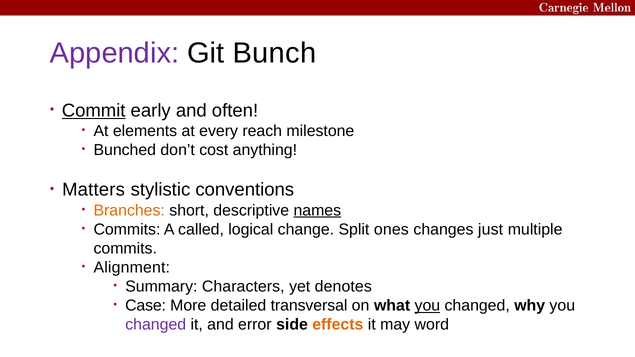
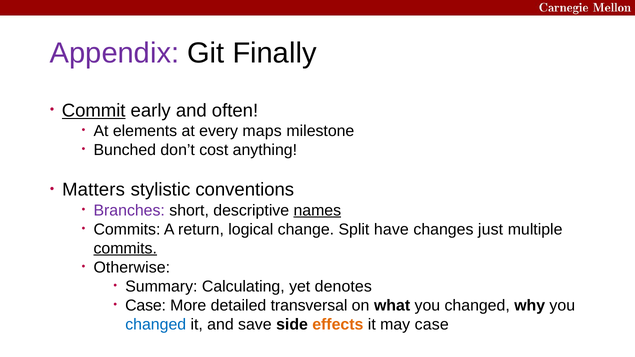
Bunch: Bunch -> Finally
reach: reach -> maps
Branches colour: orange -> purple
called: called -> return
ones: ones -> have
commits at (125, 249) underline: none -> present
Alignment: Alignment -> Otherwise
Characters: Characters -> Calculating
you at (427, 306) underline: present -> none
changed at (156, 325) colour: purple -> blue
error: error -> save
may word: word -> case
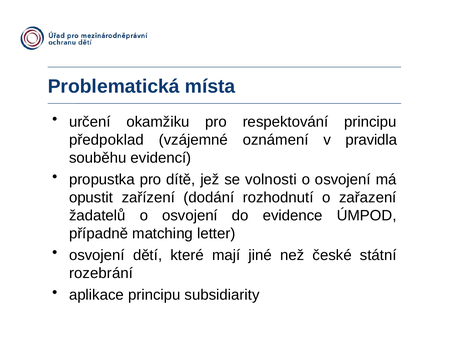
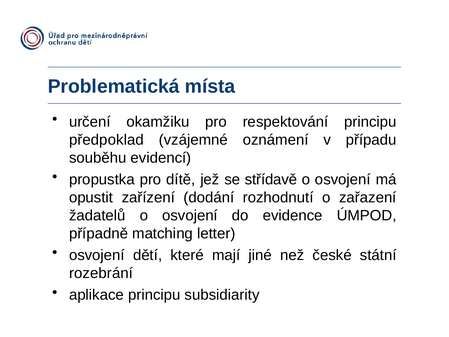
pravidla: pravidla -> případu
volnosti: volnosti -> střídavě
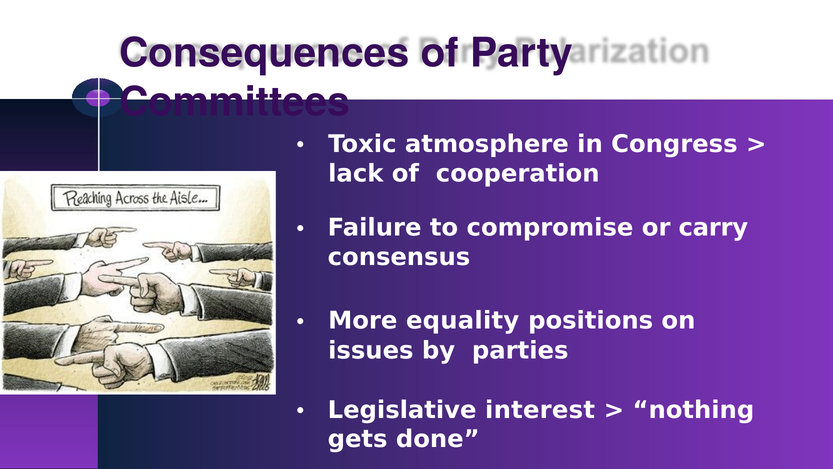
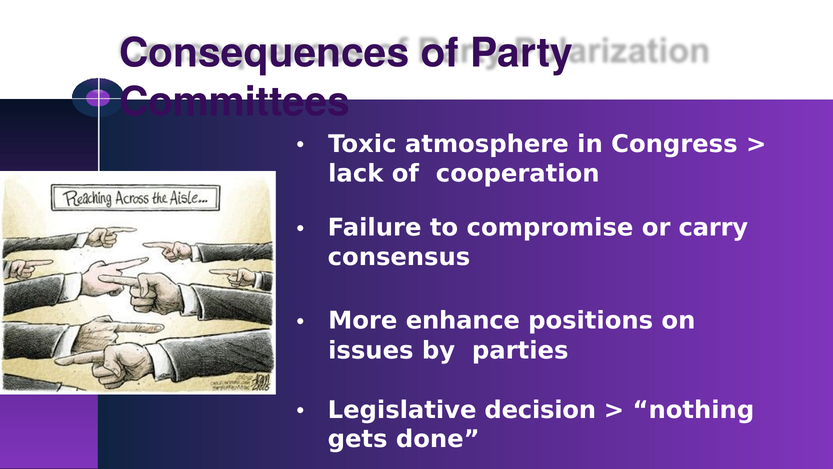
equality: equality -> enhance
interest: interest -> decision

-------------------------

Task statement
Output the difference lines from every row exactly as they are given, without any of the pictures.

Solution for this problem
Bunch: Bunch -> Finally
reach: reach -> maps
Branches colour: orange -> purple
called: called -> return
ones: ones -> have
commits at (125, 249) underline: none -> present
Alignment: Alignment -> Otherwise
Characters: Characters -> Calculating
you at (427, 306) underline: present -> none
changed at (156, 325) colour: purple -> blue
error: error -> save
may word: word -> case
pravidla: pravidla -> případu
volnosti: volnosti -> střídavě
equality: equality -> enhance
interest: interest -> decision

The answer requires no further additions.